Pertama, Protection of Victim. “Kita pastikan Buat korban negara harus hadir dan memberikan pelindungan semaksimal mungkin,” ujar Judha.
“Yang kedua, P yang kedua, Prosecution, penegakan hukum. Kita pastikan bahwa bagi pelaku kita akan lakukan penegakan hukum dengan tegas, agar kasus ini Tak berulang,” imbuhnya.
‘P’ yang ketiga, Prevention atau pecegahan. Jadi bagaimana kita Pandai melakukan langkah-langkah pecegahan secara efektif.
Nah, dalam konteks ini tentu Tak Pandai dilakukan sendiri oleh pemerintah.

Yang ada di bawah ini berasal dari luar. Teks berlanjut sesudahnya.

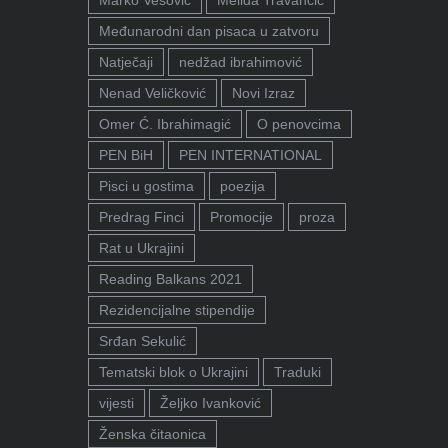
Međunarodni dan pisaca u zatvoru
Natječaji
nedžad ibrahimović
Nenad Veličković
Novi Izraz
Omer Ć. Ibrahimagić
O penovcima
PEN BiH
PEN INTERNATIONAL
Pisci u gostima
poezija
Predrag Finci
Promocije
proza
Rat u Ukrajini
Reading Balkans 2021
Rezidencijalne stipendije
Srđan Sekulić
Tematski blok o Ukrajini
Traduki
vijesti
Željko Ivanković
Ženska čitaonica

Perlu kerja sama seluruh pihak pemangku kepentingan Bagus di pusat maupun di daerah. Dan tentu kesadaran masyarakat itu sangat-sangat diperlukan.
“Apalagi Begitu ini keinginan Buat bekerja ke luar negeri memang tinggi. Tetapi pastikan lakukan dengan Metode yang Betul,” kata Judha.
Sementara Buat ‘P’ yang keempat adalah Partnership. Ini termasuk kerja sama Bagus di tingkat domestik maupun Dunia. Dalam konteks kerjasama Dunia, sudah dilakukan berbagai Ragam kerja sama, Bagus itu bilateral.
Kemudian regional, Indonesia Mempunyai ASEAN, Lembaga ASEAN, ASEAN Convention on Anti-Trafficking in Persons. Kemudian balik proses, dan kemudian di tingkat multilateral juga punya UN TOC atau UN Convention Against Transnational Organized Crime.